TASK INSTRUCTIONS >>
How many lines in the material below contain the word "parallel"? Reply with the number alone.

EXCERPTED RECORDS >>
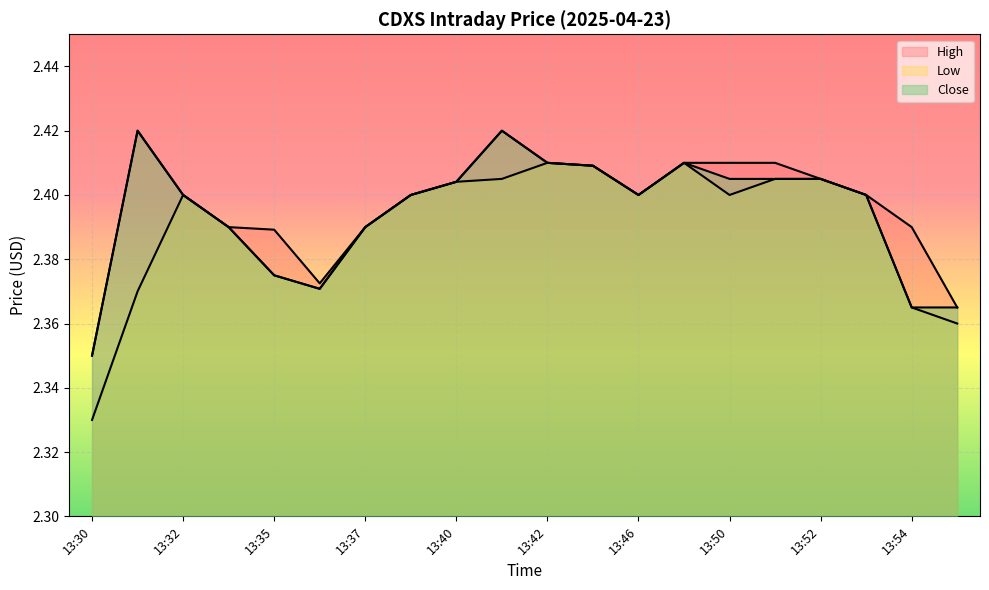

Reading right to left, what are all the values shown in this chart?

High: 2.4	2.4	2.4	2.4	2.4	2.4	2.4	2.4	2.4	2.4	2.4	2.4	2.4	2.4	2.4	2.4	2.4	2.4	2.4	2.3
Low: 2.4	2.4	2.4	2.4	2.4	2.4	2.4	2.4	2.4	2.4	2.4	2.4	2.4	2.4	2.4	2.4	2.4	2.4	2.4	2.3
Close: 2.4	2.4	2.4	2.4	2.4	2.4	2.4	2.4	2.4	2.4	2.4	2.4	2.4	2.4	2.4	2.4	2.4	2.4	2.4	2.3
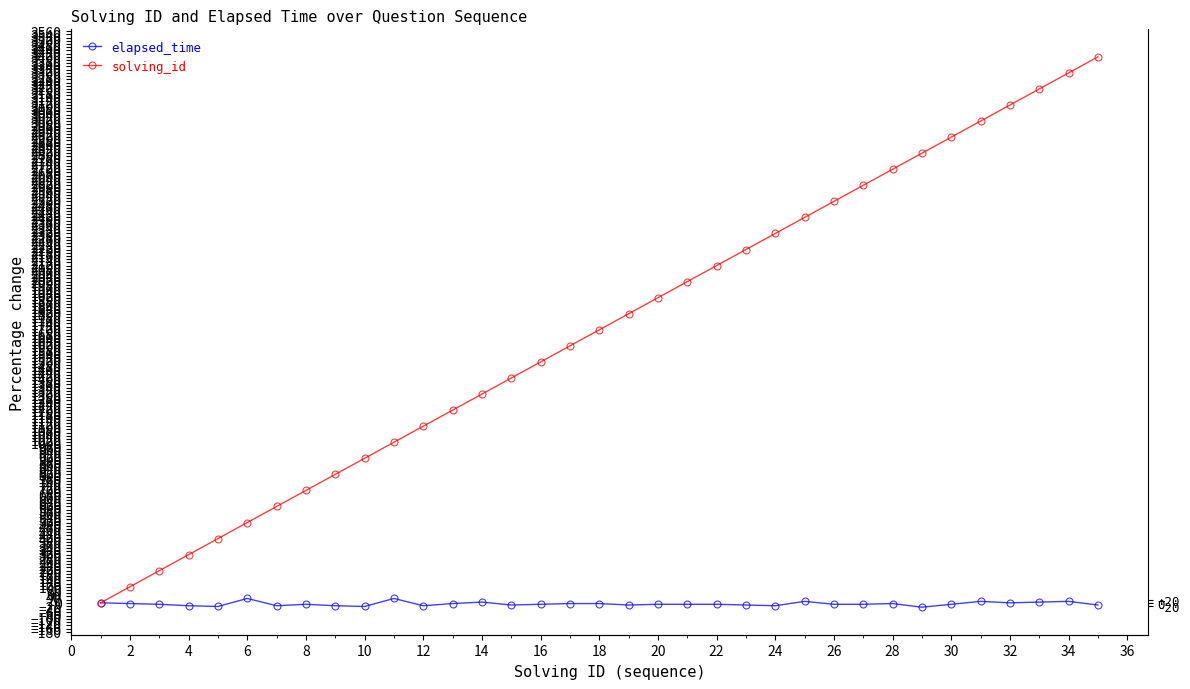

What is the value of the elapsed_time point at the 9th from the left?

-18.2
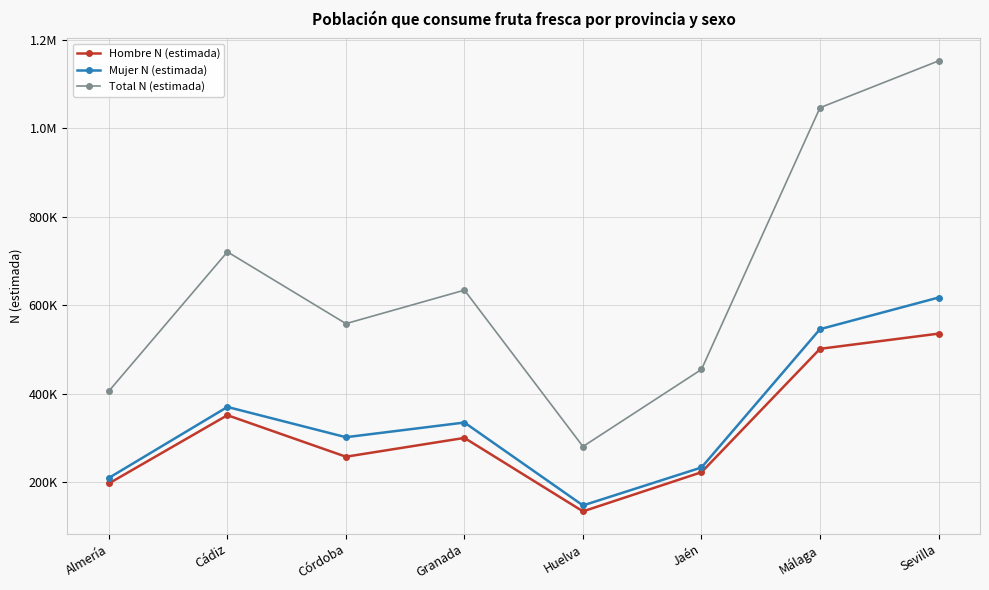

What are all the series names shown in the legend?

Hombre N (estimada), Mujer N (estimada), Total N (estimada)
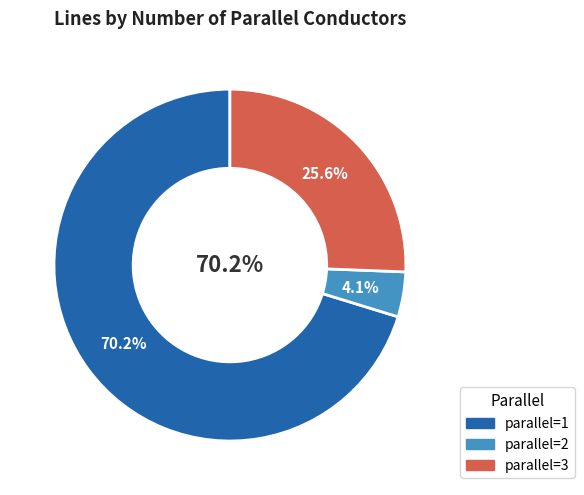

Which has a higher value, parallel=1 or parallel=3?

parallel=1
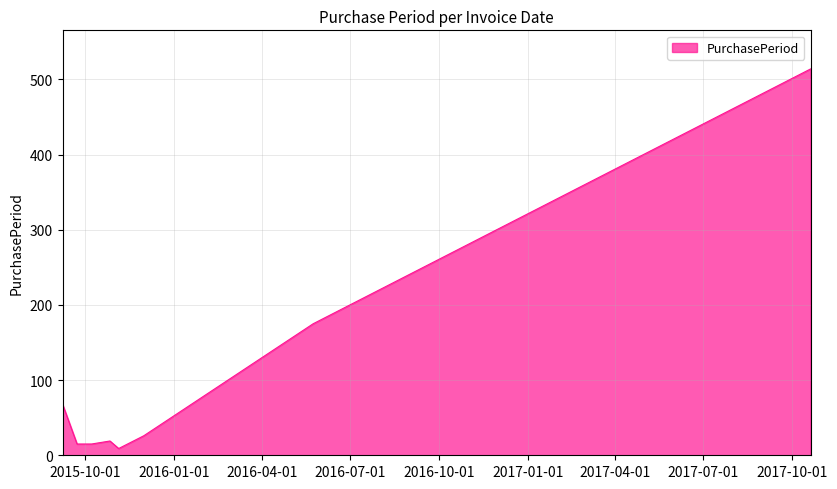

What is the sum of all values?

841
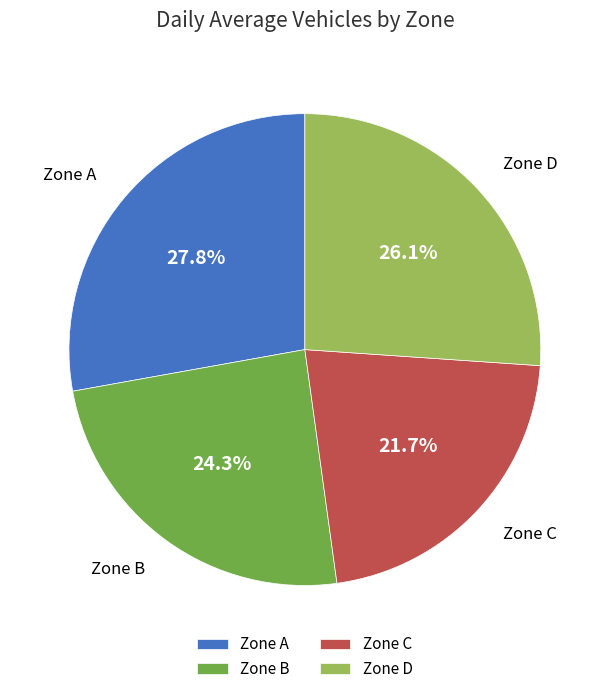

Rank the categories by value from highest to lowest.

Zone A, Zone D, Zone B, Zone C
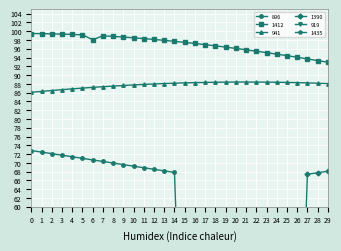

True or false: 896 has more than 2 interior local peaks.

False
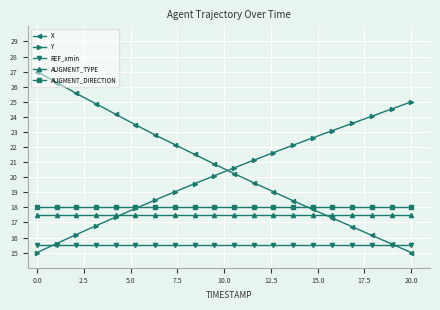

How many intersections are there between AUGMENT_TYPE and X?

1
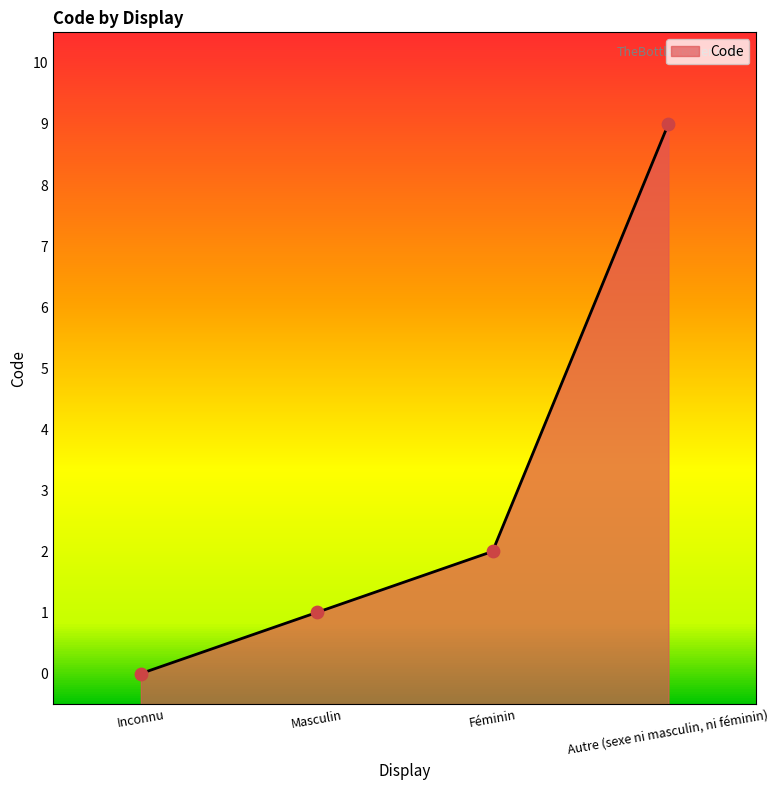

What is the change in value from Inconnu to Masculin?

+1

OUTPUT FOR THIS TASK >>
2